Les modes alternatifs de résolution des conflits

Pour régler un litige sans pour autant engager une procédure judiciaire et recourir aux tribunaux, des solutions alternatives existent. Ces méthodes permettent de réduire le coût et la durée du règlement du conflit, ainsi que de désengorger les organes judiciaires. Par la même occasion, les différentes parties sont impliquées dans la résolution du différend. Découvrez ci dessous les principales voies alternatives :

La conciliation

Ce processus volontaire se déroule de la manière suivante : chaque partie impliquée dans le litige exprime son point de vue avant qu’une tierce personne neutre, appelée conciliateur, propose des solutions de règlement. Les parties sont libres d’accepter ou non les options proposées : si un accord est trouvé, une convention est rédigée.
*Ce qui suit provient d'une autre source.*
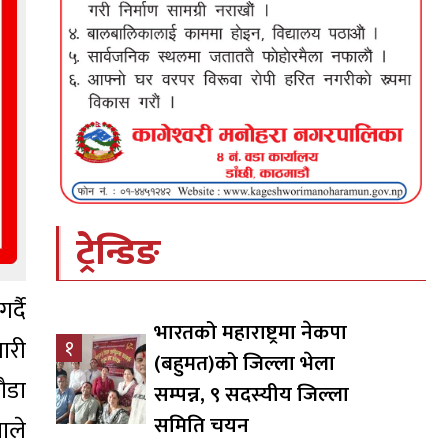
ट्रेन्डिङ
्दै
भारतको महाराष्ट्रमा नेकपा
जारी
१
(बहुमत)को जिल्ला भेला
ौडा
सम्पन्न, ९ सदस्यीय जिल्ला
समिति चयन
ाले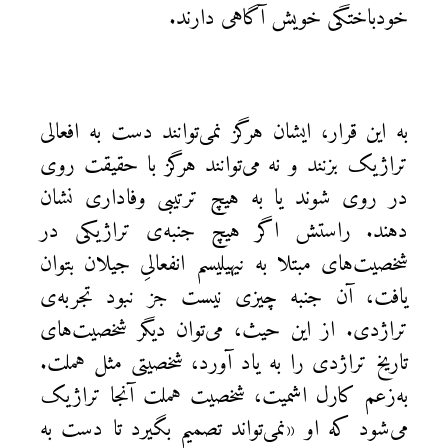
خودباختگی خویش آگاهی دارند.
به این قرار، ایشان هرگز نمی‌توانند دست به افعالی
تراژیک بزنند و نه می‌توانند هرگز با حقیقت روی
در روی شوند یا به هیچ ترتیبی وفاداری نشان
دهند. راستش اگر هیچ جنبه‌ی تراژیکی در
شخصیت‌های مبتلا به نیهیلیسم انفعالیِ جیلان بتوان
یافت، آن جنبه چیزی نیست جز نبود تجربه‌ی
تراژدی. از این حیث، می‌توان دیگر شخصیت‌های
تاریخ تراژدی را به یاد آورد، شخصیتی مثل هملت.
به‌زعم کارل اشمیت، شخصیت هملت آنجا تراژیک
می‌شود که او «نمی‌تواند تصمیم بگیرد تا دست به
Dans le cas contraire, d’autres méthodes alternatives de résolution des conflits peuvent être employées.

La médiation

Cette procédure amène les citoyens en désaccord à résoudre eux-mêmes leur litige, tout en étant encadrés par une personne neutre, indépendante et impartiale. À la différence du conciliateur, qui soumet davantage d’initiatives, le médiateur encadre les parties afin qu’elles trouvent par elles-mêmes une solution durable et satisfaisante à leur différend. Il existe des médiateurs spécialisés dans les matières :

  • familiales
  • civiles et commerciales
  • sociales

Si un terrain d’entente est trouvé et que le professionnel est agréé, il est en mesure de faire homologuer l’accord par le tribunal afin qu’il soit exécuté comme un jugement. Si la médiation échoue, les parties peuvent intenter une action en justice.

L’arbitrage

Les personnes en désaccord peuvent aussi s’adresser à un tribunal arbitral pour éviter de saisir les juridictions étatiques (cours et tribunaux). Les arbitres (entre 1 et 3 en général), choisis et rémunérés par les parties, sont compétents dans le domaine du droit en question et rendent une décision écrite obligatoire, appelée “sentence arbitrale”. Les parties peuvent faire valoir leur point de vue par elles-mêmes ou via un avocat, après avoir signé une convention d’arbitrage. Cette méthode présente l’avantage d’être rapide et confidentielle.

Le droit collaboratif

Depuis le 1er janvier 2019, le Code judiciaire prévoit le recours au droit collaboratif pour résoudre un conflit par la négociation, sans devoir passer devant un juge. Ce processus implique les deux parties concernées par le litige ainsi que leurs avocats respectifs (spécifiquement formés à cette méthode) qui interviennent pour conseiller et assister leurs clients jusqu’à l’obtention d’un accord qui respecte la loi. Ce mode alternatif de résolution de conflit permet d’éviter d’avoir recours aux tribunaux, sauf pour faire entériner les accords obtenus.